▶ Exercise details
Continue the court opinion on re-sentencing for bribing a witness, picking up right after its final sentence.

───── Reading text ─────

Court Opinion

ID: 9632848
Source: CourtListenerOpinion
Date Created: 2023-08-22 11:26:15.141745+00
Date Added: 2024-06-11T18:04:43.076134
License: Public Domain

Opinion by
Chief Justice LAMBERT
Concurring in Part and Dissenting in Part.
I respectfully dissent from the majority’s failure to order re-sentencing of the defendant for the crime of bribing a witness.
The defendant was convicted of twenty-two counts of rape, sodomy, and incest, and of one count of bribing a witness. The jury recommended forty-eight years imprisonment for all convictions, but the trial court imposed a total sentence of ten years. On appeal, this court has vacated all convictions except the conviction for bribing a witness. The vacated convictions will be subject to retrial. Nevertheless, the majority has not required re-sentencing for bribing a witness.

───── Dataset extract ─────

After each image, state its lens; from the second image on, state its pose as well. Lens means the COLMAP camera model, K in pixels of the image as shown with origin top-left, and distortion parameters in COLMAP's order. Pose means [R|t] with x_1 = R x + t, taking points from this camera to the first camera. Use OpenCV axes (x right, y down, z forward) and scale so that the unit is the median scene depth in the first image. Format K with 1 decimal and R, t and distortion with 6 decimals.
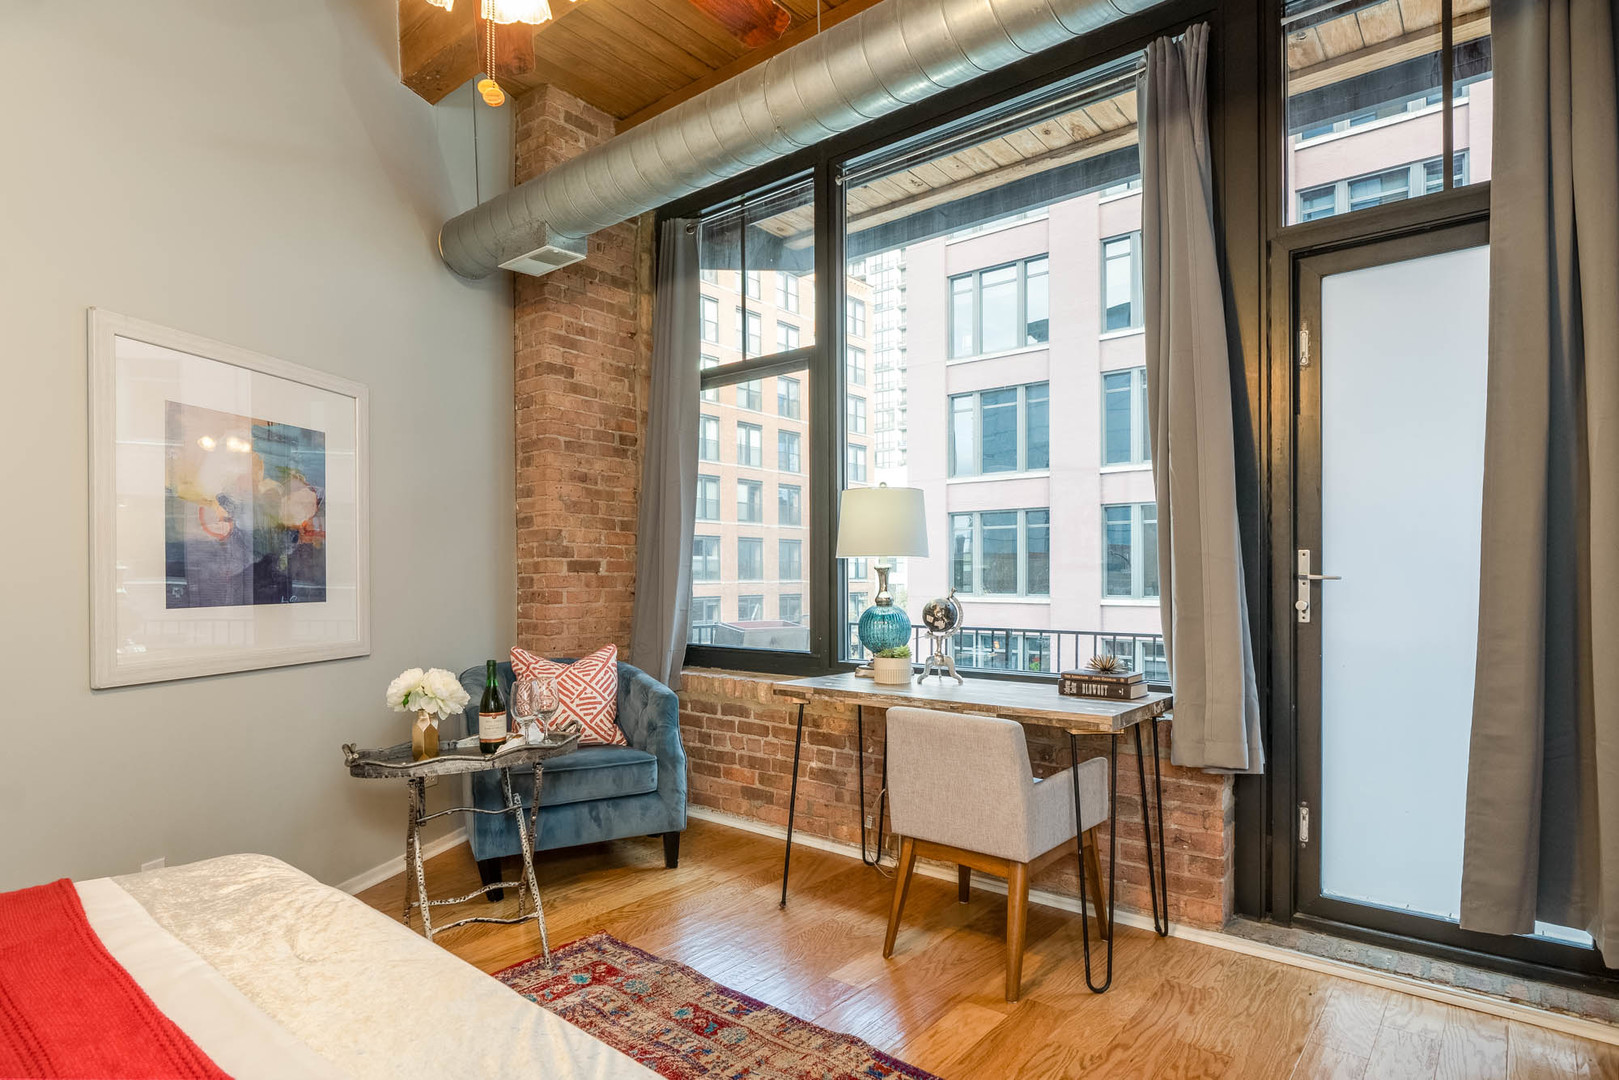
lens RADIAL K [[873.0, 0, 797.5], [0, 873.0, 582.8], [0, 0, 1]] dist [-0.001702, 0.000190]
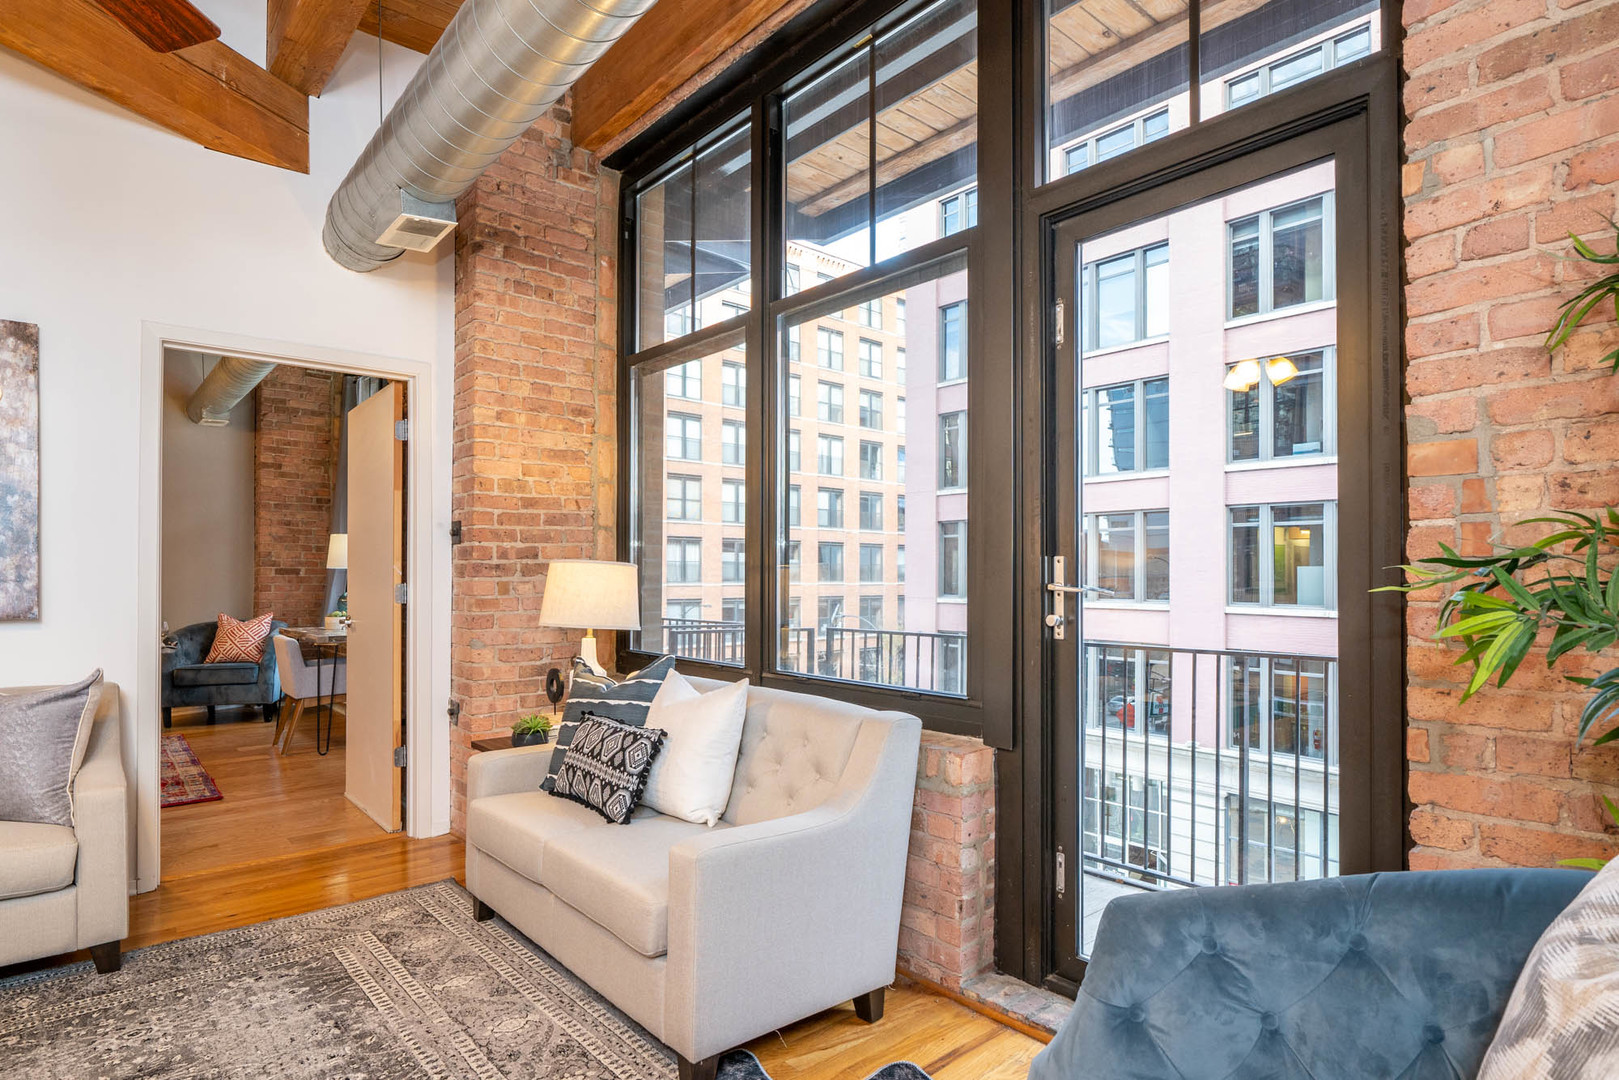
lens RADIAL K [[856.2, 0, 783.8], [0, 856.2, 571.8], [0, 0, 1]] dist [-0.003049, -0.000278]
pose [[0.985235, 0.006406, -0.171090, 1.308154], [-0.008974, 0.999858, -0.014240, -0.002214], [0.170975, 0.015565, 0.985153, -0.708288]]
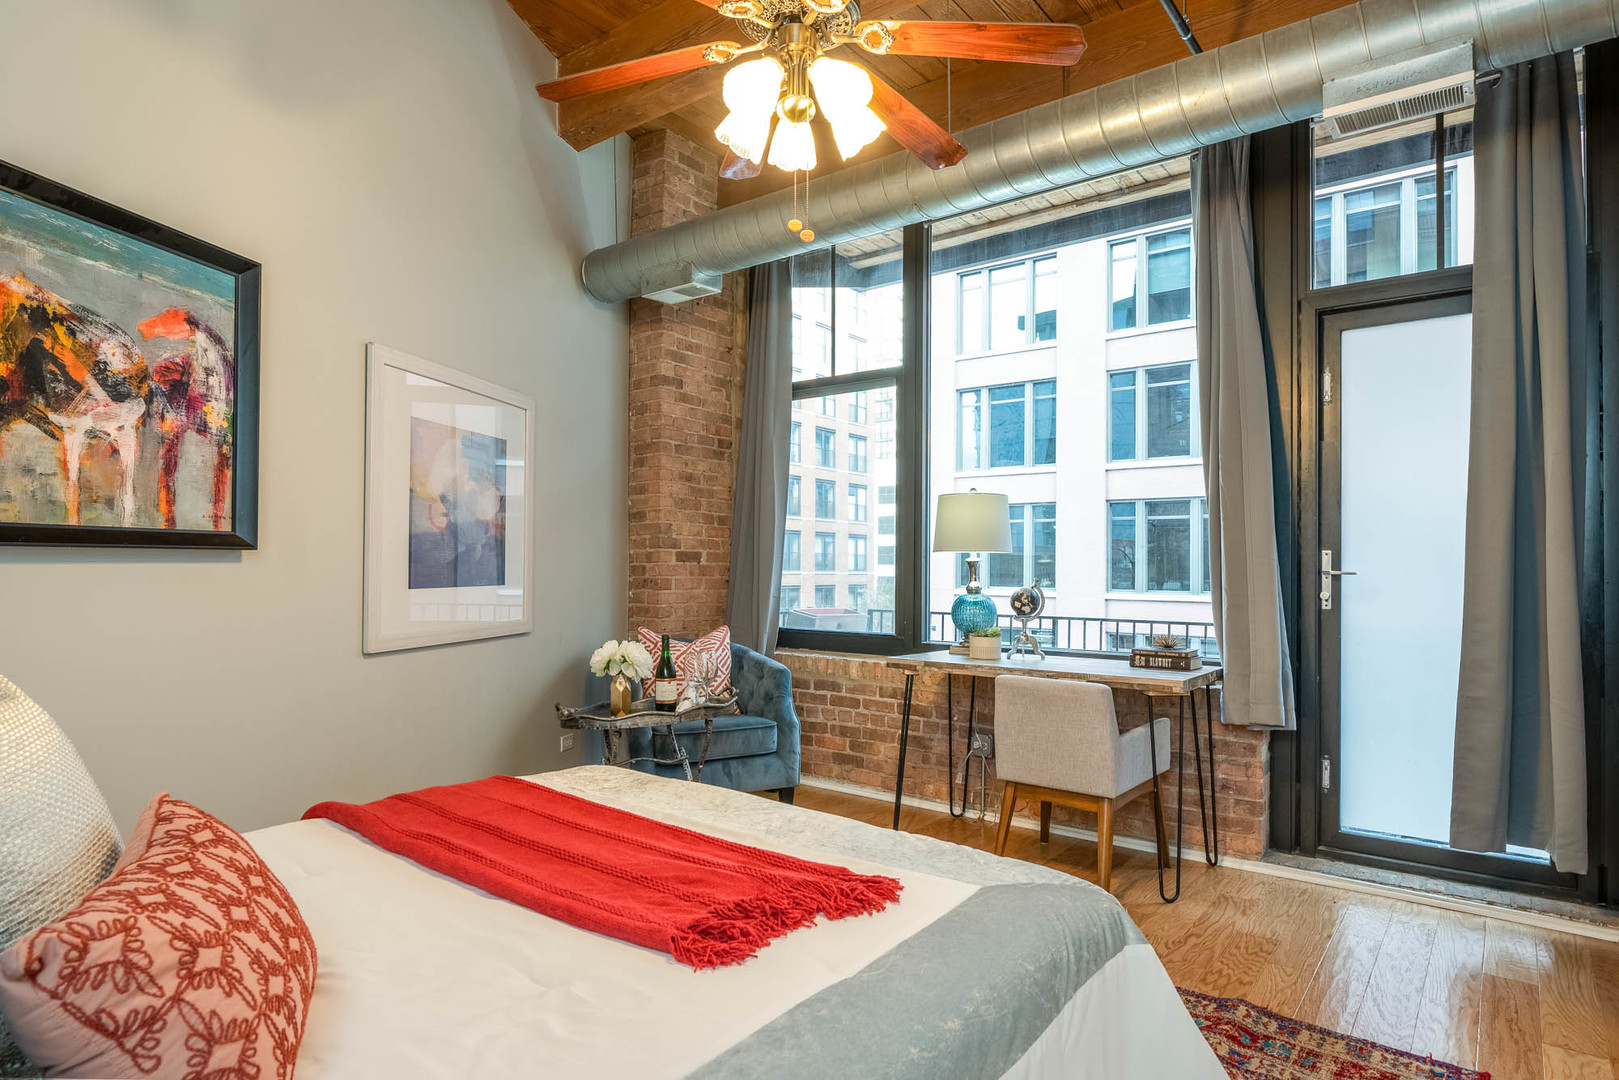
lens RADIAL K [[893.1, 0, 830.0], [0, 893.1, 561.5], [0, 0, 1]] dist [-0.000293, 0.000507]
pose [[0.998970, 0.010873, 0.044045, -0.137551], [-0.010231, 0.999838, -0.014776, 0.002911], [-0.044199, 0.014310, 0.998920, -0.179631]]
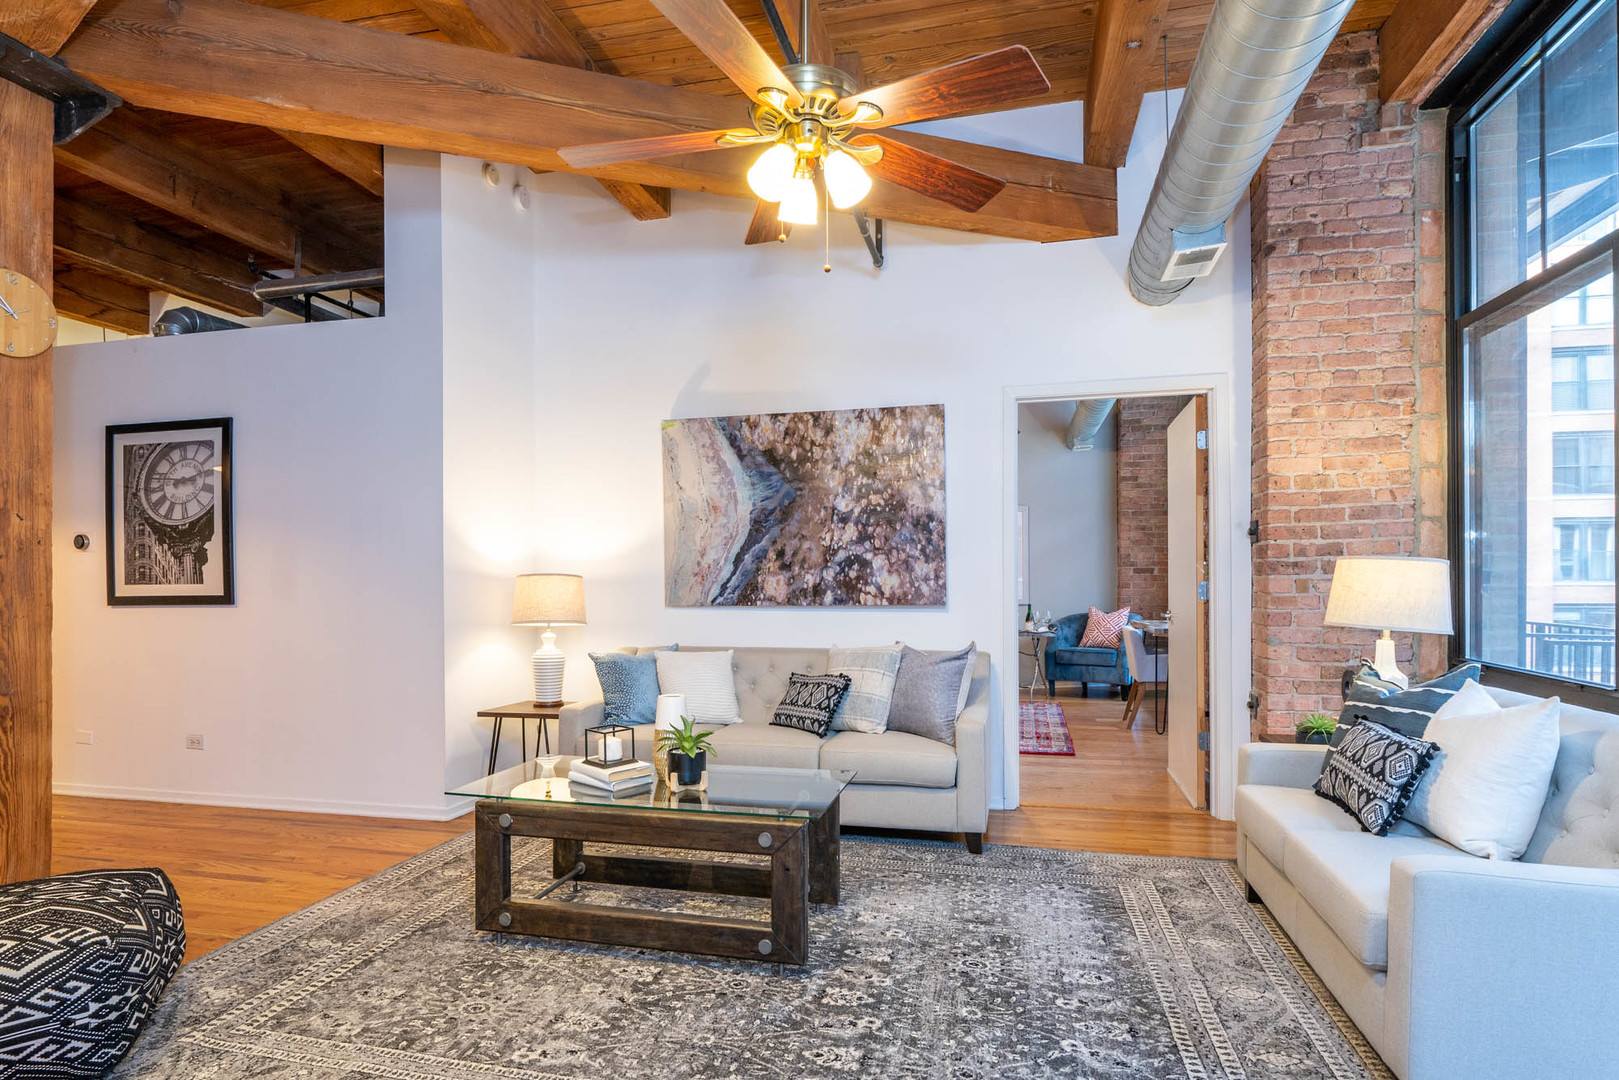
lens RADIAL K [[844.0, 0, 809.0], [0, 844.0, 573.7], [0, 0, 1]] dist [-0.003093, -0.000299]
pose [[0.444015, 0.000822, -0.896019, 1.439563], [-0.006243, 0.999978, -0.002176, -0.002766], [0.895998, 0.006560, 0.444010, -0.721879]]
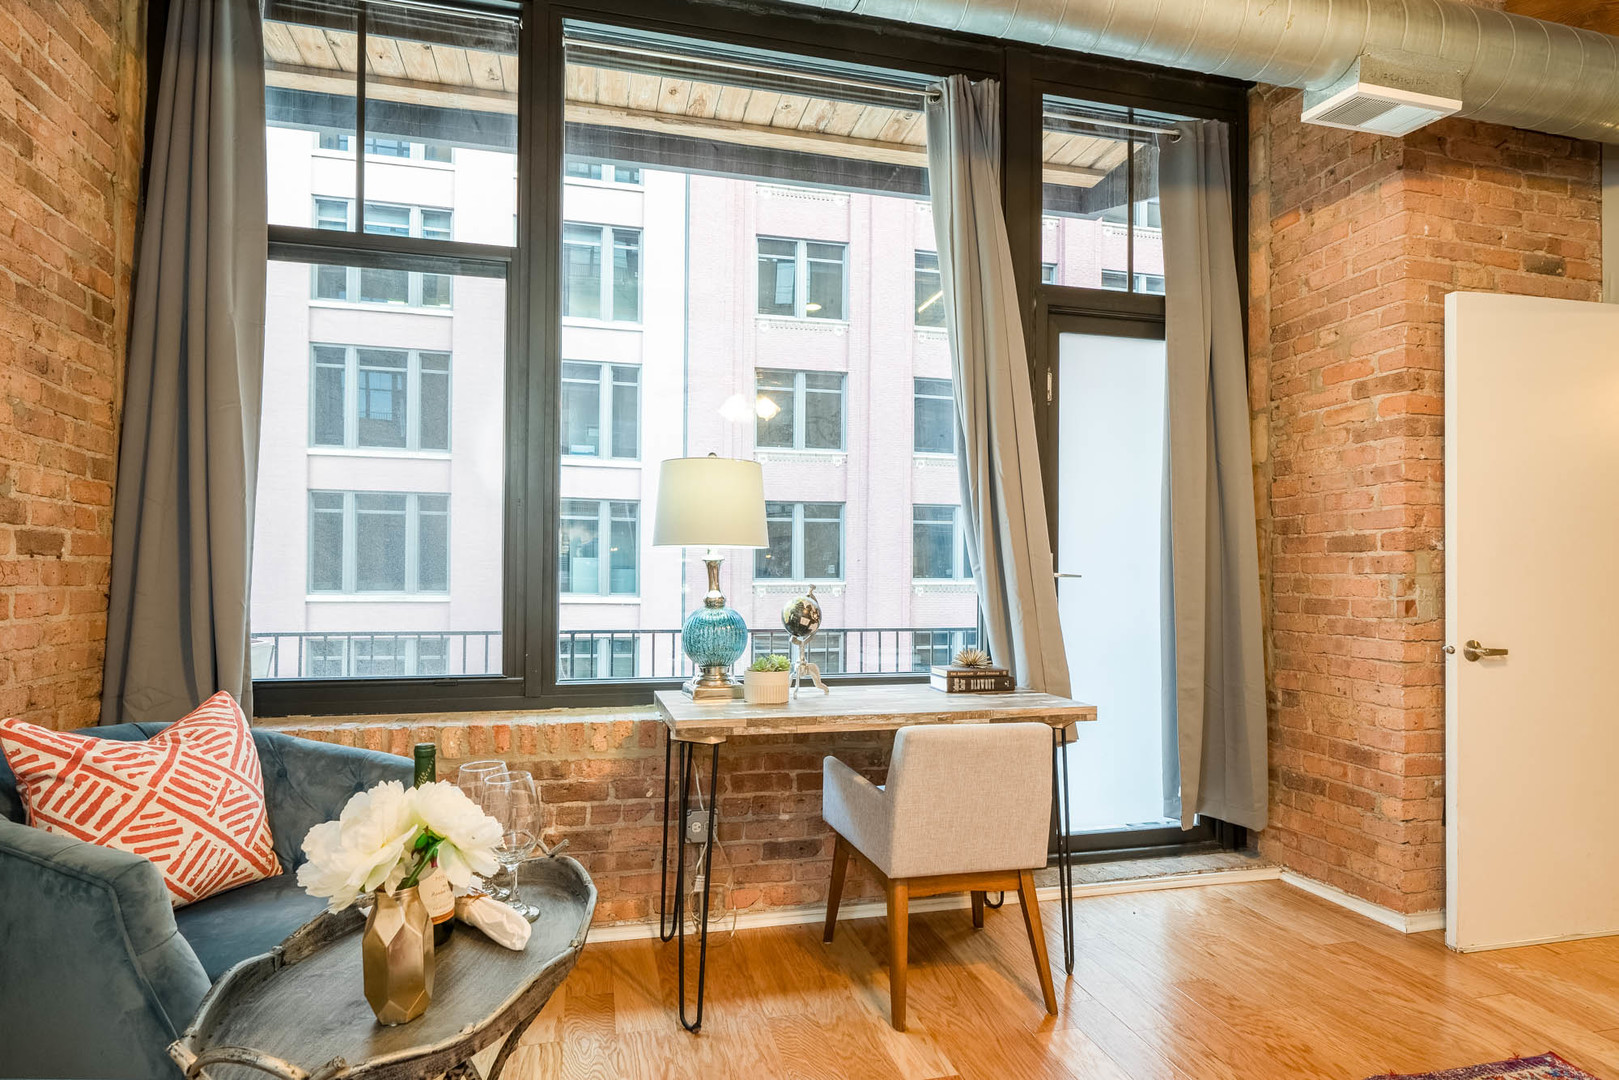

─────

▶ Answer section
As there is no binding authority on this issue, I have consulted cases from several *162federal circuits regarding disrupted sentencing packages.1 From these decisions it appears to be the practice that, whenever a defendant is convicted of more than one count of a multi-count indictment, the district court fashions a sentencing package in which sentences on individual counts are interdependent. When one or more of the counts is later reversed and others are affirmed, the result is an un-bundling of the sentencing package. These federal circuits have recognized that an “unbundled” sentencing package undermines the district court’s sentencing scheme. Therefore, these cases hold that the entire matter is remanded to the trial court for re-sentencing.
In the case sub judice, the trial court could have sentenced the defendant to forty-eight years, but chose instead to sentence him to ten years. It is obvious that the court looked at the totality of the defendant’s conduct and fashioned a sentence it believed to be an appropriate societal response. Now that most of the convictions have been vacated and are subject to re-trial, the single affirmed conviction for bribing a witness has become magnified and almost certainly more severe than the trial court intended. In such a circumstance, it would be far better to require re-sentencing upon all convictions after re-trial is complete.
In conclusion, I believe that when a sentencing scheme is disrupted on appeal, and some, but not all of the counts are vacated, it is appropriate to allow the trial court an opportunity to formulate a revised sentencing plan so that the final sentence reflects the exercise of informed trial court discretion. For these reasons, I respectfully dissent.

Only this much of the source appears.